Avec la réforme, le prix d'achat serait revalorisé d'environ 60 % pour tenir compte de l'inflation, soit 128 000 €. La plus-value taxable atteindrait 222 000 €, générant un impôt de 33 300 € au taux de 15 %.

Les spéculateurs dans le viseur

Le nouveau dispositif réserve un traitement sévère aux reventes rapides. Les biens cédés moins de deux ans après leur acquisition subiraient une taxation à 30 % (18 % d'IR + 12 % de prélèvements sociaux), contre 36,2 % aujourd'hui certes, mais sans aucun abattement ni correction pour inflation, le coefficient d'érosion monétaire étant négligeable sur une si courte période. Cette mesure ciblerait donc explicitement les opérations spéculatives de court terme.

La résidence principale préservée. La réforme ne touche cependant pas à l'exonération de la résidence principale, inscrite à l'article 150 U du CGI.

Pourquoi cette réforme ? Le diagnostic du CPO

La réforme puise ses racines dans un diagnostic posé il y a deux ans par le Conseil des prélèvements obligatoires (CPO), organisme rattaché à la Cour des comptes. Son rapport sur la fiscalité du logement, publié en décembre 2023, dressait un constat sévère : le régime actuel encourage la rétention foncière plutôt que la fluidité du marché.

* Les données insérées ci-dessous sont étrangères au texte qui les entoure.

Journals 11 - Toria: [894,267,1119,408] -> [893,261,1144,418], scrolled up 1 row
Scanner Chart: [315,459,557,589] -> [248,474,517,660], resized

Cette stratégie d'attentisme produit des effets délétères au niveau collectif : des logements restent vacants, des terrains constructibles dorment dans les portefeuilles, l'offre se raréfie. Un cercle vicieux documenté par les analyses de la Cour des comptes.

La recommandation n°9 du rapport préconisait de limiter la rétention des biens en remplaçant les abattements sur les plus-values de cessions foncières et immobilières pour durée de détention par une prise en compte de l'évolution des prix .

L'enjeu : débloquer un marché immobilier grippé en libérant résidences secondaires peu utilisées, appartements locatifs vieillissants, maisons familiales devenues trop grandes.

L'opposition du gouvernement

Amélie de Montchalin n'a pas mâché ses mots lors des débats : Je suis très, très précautionneuse sur vos propositions. À très court terme, ça veut quand même dire qu'il y a des gens qui attendent les fameux 22 ans ou 17 ans avant de pouvoir vendre. Et là, d'un seul coup, on leur dirait : si vous voulez ne pas être fiscalisé, il faut tout vendre en 2026.

Des centaines de milliers de propriétaires ont construit leur stratégie patrimoniale autour de l'exonération. Vous risquez d'être beaucoup plus fiscalisé que ce que vous anticipiez, avec un coefficient d'érosion monétaire qui n'atteindra jamais zéro , a prévenu la ministre.

Le sénateur Vincent Delahaye a répliqué : Ça fait quand même six ans qu'on adopte ce dispositif au niveau du Sénat. Les personnes qui suivent un peu ces affaires ne peuvent pas dire qu'on est surpris. En plus, on leur donne un an pour s'ajuster. À 15 %, honnêtement, ce n'est pas confiscatoire.

Le parcours parlementaire reste incertain. L'Assemblée nationale avait déjà rejeté un amendement similaire (I-619). La commission mixte paritaire devra trancher. En cas d'échec, le gouvernement pourrait recourir au 49.3.

Le régime actuel reste en vigueur tant que la loi de finances 2026 n'est pas promulguée.